5 comments on “What’s With The Pipe?

  1. fonch38 says:

    It is posible, that the influence to Tolkien start smoking was the Father Francis Morgan, who use the Pipe. I consider that the Tabacoo was a typical pattern of Tolkien way, but not essential, although i can not imagine their characters without smoking. Although i must recognise that i am not smoker.

  2. JOhn says:

    Caffeine is much worse than the occasional pipe smoke, yet nobody tries to legislate against coffee addiction (yet). Tolkien lived until age 81, and other smokers even older; you can abuse anything, food, drink, games… Use moderation and wisdom and enjoy the simple things as a Hobbit would. Nothing wrong with a pint and a pipe now and again.

  3. fonch38 says:

    Respectful the contains of the cigarretes a part of the nicotine has 400 substances dangerous for the organism. Depend who use tabacoo, but generally is bad for the organism, who say Paracelsus All substance depend the measure is poison, or medicine. However the tabacoo have not good things.

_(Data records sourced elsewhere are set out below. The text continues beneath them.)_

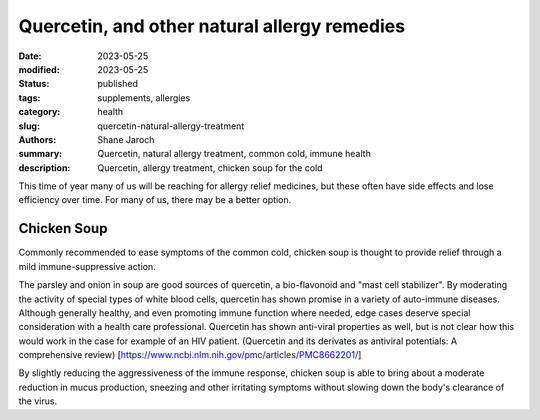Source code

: ***********************************************
 Quercetin, and other natural allergy remedies
***********************************************

:date: 2023-05-25
:modified: 2023-05-25
:status: published
:tags: supplements, allergies
:category: health
:slug: quercetin-natural-allergy-treatment
:authors: Shane Jaroch
:summary: Quercetin, natural allergy treatment, common cold, immune health
:description: Quercetin, allergy treatment, chicken soup for the cold


This time of year many of us will be reaching for allergy relief medicines, but
these often have side effects and lose efficiency over time.
For many of us, there may be a better option.

Chicken Soup
####################################################

Commonly recommended to ease symptoms of the common cold, chicken soup is
thought to provide relief through a mild immune-suppressive action.

The parsley and onion in soup are good sources of quercetin, a bio-flavonoid
and "mast cell stabilizer". By moderating the activity of special types of
white blood cells, quercetin has shown promise in a variety of auto-immune
diseases.
Although generally healthy, and even promoting immune function where needed,
edge cases deserve special consideration with a health care professional.
Quercetin has shown anti-viral properties as well, but is not clear how this
would work in the case for example of an HIV patient.
(Quercetin and its derivates as antiviral potentials: A comprehensive review)
[https://www.ncbi.nlm.nih.gov/pmc/articles/PMC8662201/]

By slightly reducing the aggressiveness of the immune response, chicken soup
is able to bring about a moderate reduction in mucus production, sneezing and
other irritating symptoms without slowing down the body's clearance of the
virus.
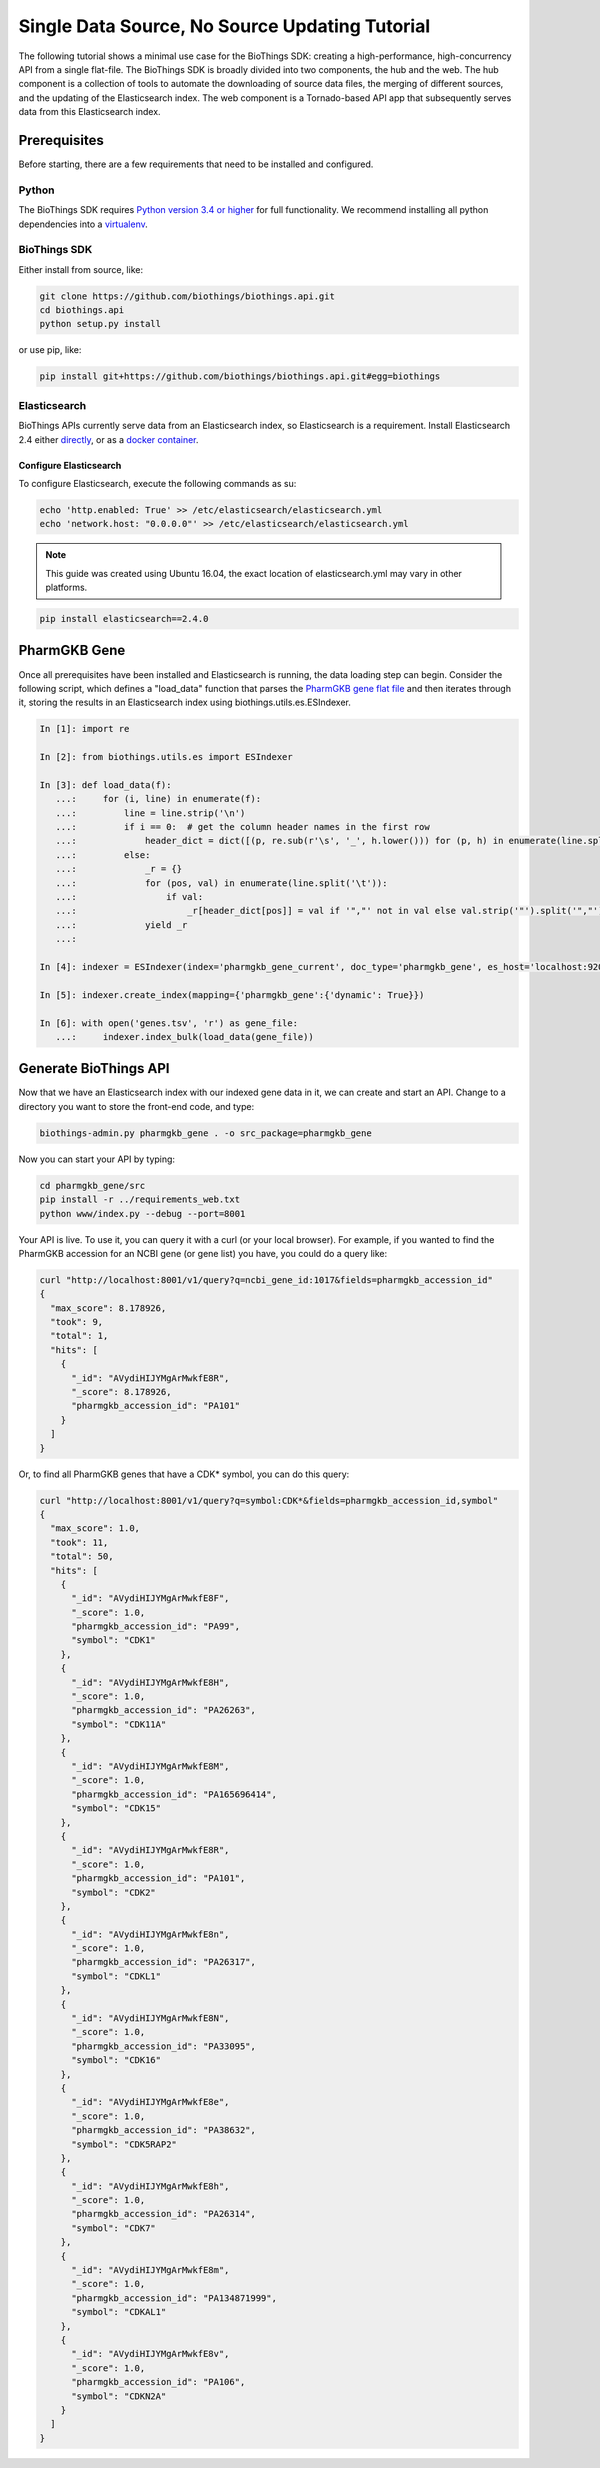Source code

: ***********************************************
Single Data Source, No Source Updating Tutorial
***********************************************

The following tutorial shows a minimal use case for the BioThings SDK: creating a
high-performance, high-concurrency API from a single flat-file.  The BioThings SDK
is broadly divided into two components, the hub and the web.  The hub component is a
collection of tools to automate the downloading of source data files, the merging
of different sources, and the updating of the Elasticsearch index.  The web component
is a Tornado-based API app that subsequently serves data from this Elasticsearch index.

Prerequisites
^^^^^^^^^^^^^

Before starting, there are a few requirements that need to be installed and configured.

Python
======

The BioThings SDK requires `Python version 3.4 or higher <https://www.python.org/>`_ for full functionality.
We recommend installing all python dependencies into a `virtualenv <https://virtualenv.pypa.io/en/stable/>`_.

BioThings SDK
=============

Either install from source, like:

.. code-block:: bash
    
    git clone https://github.com/biothings/biothings.api.git
    cd biothings.api
    python setup.py install

or use pip, like:

.. code-block:: bash

    pip install git+https://github.com/biothings/biothings.api.git#egg=biothings

Elasticsearch
=============

BioThings APIs currently serve data from an Elasticsearch index, so Elasticsearch is a requirement.
Install Elasticsearch 2.4 either `directly <https://www.elastic.co/guide/en/elasticsearch/reference/2.4/_installation.html>`_,
or as a `docker container <https://www.elastic.co/guide/en/elasticsearch/reference/current/docker.html>`_.

Configure Elasticsearch
+++++++++++++++++++++++

To configure Elasticsearch, execute the following commands as su:

.. code-block:: bash

    echo 'http.enabled: True' >> /etc/elasticsearch/elasticsearch.yml
    echo 'network.host: "0.0.0.0"' >> /etc/elasticsearch/elasticsearch.yml

.. note:: This guide was created using Ubuntu 16.04, the exact location of elasticsearch.yml may vary in other platforms.

.. code-block:: bash

    pip install elasticsearch==2.4.0

PharmGKB Gene
^^^^^^^^^^^^^

Once all prerequisites have been installed and Elasticsearch is running, the data loading step can begin.
Consider the following script, which defines a "load_data" function that parses
the `PharmGKB gene flat file <https://api.pharmgkb.org/v1/download/file/data/genes.zip>`_ and then iterates through it, storing the results in an Elasticsearch index using biothings.utils.es.ESIndexer.

.. code-block:: python

    In [1]: import re

    In [2]: from biothings.utils.es import ESIndexer

    In [3]: def load_data(f):
       ...:     for (i, line) in enumerate(f):
       ...:         line = line.strip('\n')
       ...:         if i == 0:  # get the column header names in the first row
       ...:             header_dict = dict([(p, re.sub(r'\s', '_', h.lower())) for (p, h) in enumerate(line.split('\t'))])
       ...:         else:
       ...:             _r = {}
       ...:             for (pos, val) in enumerate(line.split('\t')):
       ...:                 if val:
       ...:                     _r[header_dict[pos]] = val if '","' not in val else val.strip('"').split('","')
       ...:             yield _r
       ...:

    In [4]: indexer = ESIndexer(index='pharmgkb_gene_current', doc_type='pharmgkb_gene', es_host='localhost:9200')

    In [5]: indexer.create_index(mapping={'pharmgkb_gene':{'dynamic': True}})

    In [6]: with open('genes.tsv', 'r') as gene_file:
       ...:     indexer.index_bulk(load_data(gene_file))

Generate BioThings API 
^^^^^^^^^^^^^^^^^^^^^^

Now that we have an Elasticsearch index with our indexed gene data in it, we can create and start
an API.  Change to a directory you want to store the front-end code, and type:

.. code-block:: bash

    biothings-admin.py pharmgkb_gene . -o src_package=pharmgkb_gene

Now you can start your API by typing:

.. code-block:: bash

    cd pharmgkb_gene/src
    pip install -r ../requirements_web.txt
    python www/index.py --debug --port=8001

Your API is live.  To use it, you can query it with a curl (or your local browser).  For example,
if you wanted to find the PharmGKB accession for an NCBI gene (or gene list) you have, you could do a query
like:

.. code-block:: bash

    curl "http://localhost:8001/v1/query?q=ncbi_gene_id:1017&fields=pharmgkb_accession_id"
    {
      "max_score": 8.178926,
      "took": 9,
      "total": 1,
      "hits": [
        {
          "_id": "AVydiHIJYMgArMwkfE8R",
          "_score": 8.178926,
          "pharmgkb_accession_id": "PA101"
        }
      ]
    }

Or, to find all PharmGKB genes that have a CDK* symbol, you can do this query:

.. code-block:: bash

    curl "http://localhost:8001/v1/query?q=symbol:CDK*&fields=pharmgkb_accession_id,symbol"
    {
      "max_score": 1.0,
      "took": 11,
      "total": 50,
      "hits": [
        {
          "_id": "AVydiHIJYMgArMwkfE8F",
          "_score": 1.0,
          "pharmgkb_accession_id": "PA99",
          "symbol": "CDK1"
        },
        {
          "_id": "AVydiHIJYMgArMwkfE8H",
          "_score": 1.0,
          "pharmgkb_accession_id": "PA26263",
          "symbol": "CDK11A"
        },
        {
          "_id": "AVydiHIJYMgArMwkfE8M",
          "_score": 1.0,
          "pharmgkb_accession_id": "PA165696414",
          "symbol": "CDK15"
        },
        {
          "_id": "AVydiHIJYMgArMwkfE8R",
          "_score": 1.0,
          "pharmgkb_accession_id": "PA101",
          "symbol": "CDK2"
        },
        {
          "_id": "AVydiHIJYMgArMwkfE8n",
          "_score": 1.0,
          "pharmgkb_accession_id": "PA26317",
          "symbol": "CDKL1"
        },
        {
          "_id": "AVydiHIJYMgArMwkfE8N",
          "_score": 1.0,
          "pharmgkb_accession_id": "PA33095",
          "symbol": "CDK16"
        },
        {
          "_id": "AVydiHIJYMgArMwkfE8e",
          "_score": 1.0,
          "pharmgkb_accession_id": "PA38632",
          "symbol": "CDK5RAP2"
        },
        {
          "_id": "AVydiHIJYMgArMwkfE8h",
          "_score": 1.0,
          "pharmgkb_accession_id": "PA26314",
          "symbol": "CDK7"
        },
        {
          "_id": "AVydiHIJYMgArMwkfE8m",
          "_score": 1.0,
          "pharmgkb_accession_id": "PA134871999",
          "symbol": "CDKAL1"
        },
        {
          "_id": "AVydiHIJYMgArMwkfE8v",
          "_score": 1.0,
          "pharmgkb_accession_id": "PA106",
          "symbol": "CDKN2A"
        }
      ]
    }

The Tolkien´s age the most part of the population smoke and it is logical that the people consider good the tabacoo, but now the thing is totally diferent. Frankly the Tolkien´s talent is for other thing and the tabacoo is secondary, although i can not imagine your characters without smoking, like i can not imagine the character of P.G. Wodehouse, G.K Chesterton`s and Jhon Ford without taking a pint of alcoholic dreams.

  4. lisafender says:

    A character in my book smokes and drinks and the book could be a YA. there are people in the world that do both and to pretend that your teen will not see that is ridiculous. It doesn’t mean they are bad people, it just means they are different than the ones who don’t. I wanted my characters to feel real, and there are those who smoke in the real world.